Before she can answer, he’s kissing her. Celeste starts out feeling self-conscious about the taxi driver who is waiting, but then she surrenders. There is nothing in the world that is quite as intoxicating as kissing, Celeste thinks. She lets herself get lost in Benji’s lips, his tongue. He tastes delicious; his mouth is both soft and insistent. His hands are on her face, then her neck, then one hand travels to her hip. Before she can guess what will happen next, he pulls away.
“I’ll see you tomorrow night,” he says. “I’ll call with details in the morning.” With that, he goes down the stairs and by the time Celeste’s head clears, his taxi has pulled away.
They go to see Hamilton. It turns out that Benji’s father is one of the original investors and has house seats, which are first-row center of the first balcony. Benji has seen the musical five times but he doesn’t tell her this until afterward, when they’re sitting at Hudson Malone, dipping jumbo shrimp into cocktail sauce, and Celeste has to admit, she would never have known. He had seemed as enraptured as she was.

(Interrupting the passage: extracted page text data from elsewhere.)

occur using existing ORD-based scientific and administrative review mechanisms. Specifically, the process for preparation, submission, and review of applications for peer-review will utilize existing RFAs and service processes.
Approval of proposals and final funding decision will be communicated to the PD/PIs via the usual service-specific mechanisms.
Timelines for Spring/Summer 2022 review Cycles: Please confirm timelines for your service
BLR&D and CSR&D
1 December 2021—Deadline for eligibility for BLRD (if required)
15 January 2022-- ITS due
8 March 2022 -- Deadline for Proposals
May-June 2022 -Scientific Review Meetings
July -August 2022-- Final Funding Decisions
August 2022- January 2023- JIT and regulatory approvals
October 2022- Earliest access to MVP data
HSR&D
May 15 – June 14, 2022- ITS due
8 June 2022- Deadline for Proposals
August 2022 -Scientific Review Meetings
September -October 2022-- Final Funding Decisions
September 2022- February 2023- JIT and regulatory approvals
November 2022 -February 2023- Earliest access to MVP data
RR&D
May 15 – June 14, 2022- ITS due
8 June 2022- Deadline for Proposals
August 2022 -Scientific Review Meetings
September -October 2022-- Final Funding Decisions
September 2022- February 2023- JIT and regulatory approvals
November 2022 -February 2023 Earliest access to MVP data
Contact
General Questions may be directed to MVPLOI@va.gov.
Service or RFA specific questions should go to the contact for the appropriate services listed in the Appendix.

Benji says he would like to see her Sunday and Celeste suggests a walk in Central Park. The park is a place she feels comfortable, nearly has a sense of ownership. She runs the reservoir any chance she can get and in the summer lies out on a towel in North Meadow. She loves Poet’s Walk and the Conservatory Pond, but her favorite spot is surely a place Benji hasn’t experienced before. She meets him south of Bethesda Fountain where a group of roller skaters congregates on weekends. There’s a motley crew of characters—Celeste has come to recognize most of the regulars—who skate in an oval around a boom box that plays classic rock songs.